━━ RECORDS FOR THE EXERCISE ━━
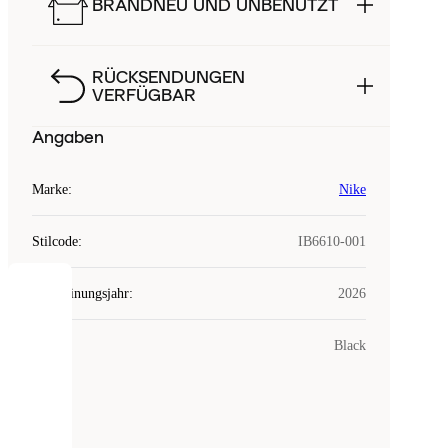
BRANDNEU UND UNBENUTZT
RÜCKSENDUNGEN
VERFÜGBAR
Angaben
Marke
:
Nike
Stilcode
:
IB6610-001
Erscheinungsjahr
:
2026
COOKIES
Farbe
:
Black
Laced
verwendet
Cookies.
Cookies
sind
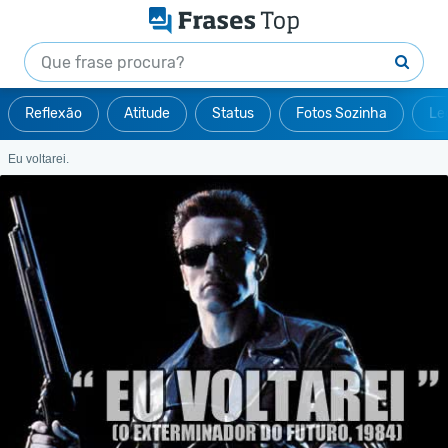
Reflexão
Atitude
Status
Fotos Sozinha
Le
Eu voltarei.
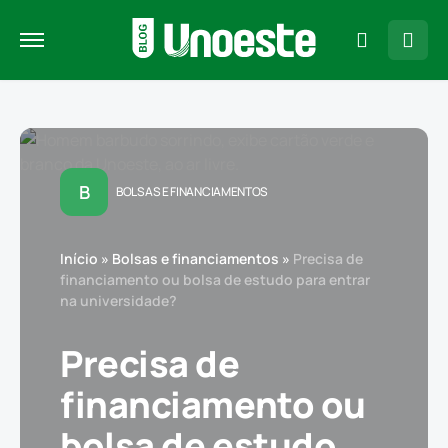
B
BOLSAS E FINANCIAMENTOS
Início
»
Bolsas e financiamentos
»
Precisa de
financiamento ou bolsa de estudo para entrar
na universidade?
Precisa de
financiamento ou
bolsa de estudo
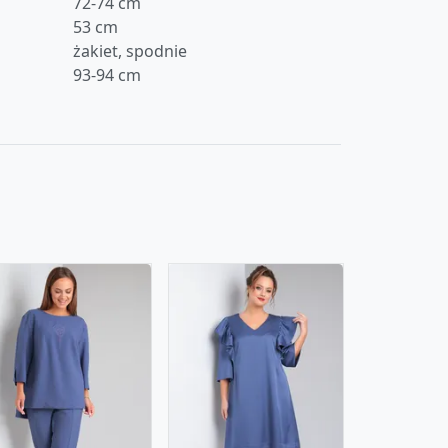
72-74 cm
53 cm
żakiet, spodnie
93-94 cm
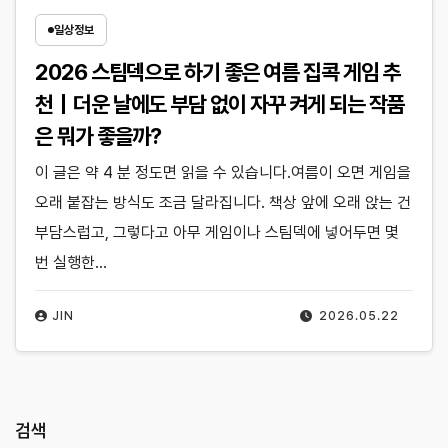
일상정보
2026 스팀덱으로 하기 좋은 여름 집콕 게임 추
천｜더운 날에도 부담 없이 자꾸 켜게 되는 작품
은 뭐가 좋을까?
이 글은 약 4 분 정도면 읽을 수 있습니다.여름이 오면 게임을
오래 붙잡는 방식도 조금 달라집니다. 책상 앞에 오래 앉는 건
부담스럽고, 그렇다고 아무 게임이나 스팀덱에 넣어두면 몇
번 실행한…
JIN
2026.05.22
검색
━━━
* **WHAT IS NEEDED**:
Print the material in full and exactly; the pictures must not be printed.

* **SOLUTION TO THIS EXERCISE**:
BRANDNEU UND UNBENUTZT
RÜCKSENDUNGEN
VERFÜGBAR
Angaben
Marke
:
Nike
Stilcode
:
IB6610-001
Erscheinungsjahr
:
2026
COOKIES
Farbe
:
Black
Laced
verwendet
Cookies.
Cookies
sind
Reflexão
Atitude
Status
Fotos Sozinha
Le
Eu voltarei.
B
BOLSAS E FINANCIAMENTOS
Início
»
Bolsas e financiamentos
»
Precisa de
financiamento ou bolsa de estudo para entrar
na universidade?
Precisa de
financiamento ou
bolsa de estudo
72-74 cm
53 cm
żakiet, spodnie
93-94 cm
일상정보
2026 스팀덱으로 하기 좋은 여름 집콕 게임 추
천｜더운 날에도 부담 없이 자꾸 켜게 되는 작품
은 뭐가 좋을까?
이 글은 약 4 분 정도면 읽을 수 있습니다.여름이 오면 게임을
오래 붙잡는 방식도 조금 달라집니다. 책상 앞에 오래 앉는 건
부담스럽고, 그렇다고 아무 게임이나 스팀덱에 넣어두면 몇
번 실행한…
JIN
2026.05.22
검색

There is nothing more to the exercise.